Private market investments “get put on a pedestal too much” and “do not actually make the members a lot of money”, People’s Partnership CIO Dan Mikulskis has warned.
Speaking at the PLSA Investment Conference 2024, Mikulskis highlighted that “there can be good investments in private markets and a lot of bad investments as well”.
“There are certainly a lot of ways to do private markets that make fund managers and people who own them a lot of money that don’t actually make the members a lot of money," he stated.
"So working on getting a fair split of the economics is something that really needs to be worked on.
"There is often a fundamental unfairness in how the economics are shared between the manager and client. So I do think there needs to be a bit of a step change to get the right results for members with that.”
Mikulskis clarified that People’s Partnership does not currently invest in private markets but may do so once “we grow and get to the right scale”.
However, “I tend to think that private markets gets put on a pedestal too much”, he added.
Looking at fixed income, now that “people are saying bonds are back and have been for a good year or so with rates higher now”, Mikulskis also suggested that there is “quite a lot to think about with where you want to be on the curve of credit – do you want short-dated or medium- to longer-dated, what the role of fixed income is in a DC scheme, sitting alongside growth assets as a volatility dampener and also as a big part of the pre-retirement portfolio”.
There is quite of bit of work to be done there in the DC market generally with how we approach the ‘vanilla’ fixed income specie, he added.
Mikulskis also recommended not getting ‘distracted’ by short-term trends, such as the upcoming general election.
“The elections this year and geopolitics deeply matter to people’s lives but the biggest risk to investors I think arguably is that we get too distracted by them and get distracted into making decisions off the back of them that aren’t quite right,” he stated.

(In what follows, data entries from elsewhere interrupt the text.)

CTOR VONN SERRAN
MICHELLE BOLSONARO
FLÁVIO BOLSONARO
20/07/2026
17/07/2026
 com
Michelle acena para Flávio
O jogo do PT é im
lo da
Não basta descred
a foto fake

“The history of the market shows that they do go through election cycles pretty well and even if they don’t, it’s really hard to predict what’s going to happen. It’s really underappreciated how hard it is to actually set stuff up to screen for that noise and think deeply about what you need to actually focus on the long term.
“One positive example of that is that I see more asset managers sharing their long term expected return forecasts, rather than just ‘is there going to be a recession this year’ type commentary, which in my view is just noise,” Mikulskis added.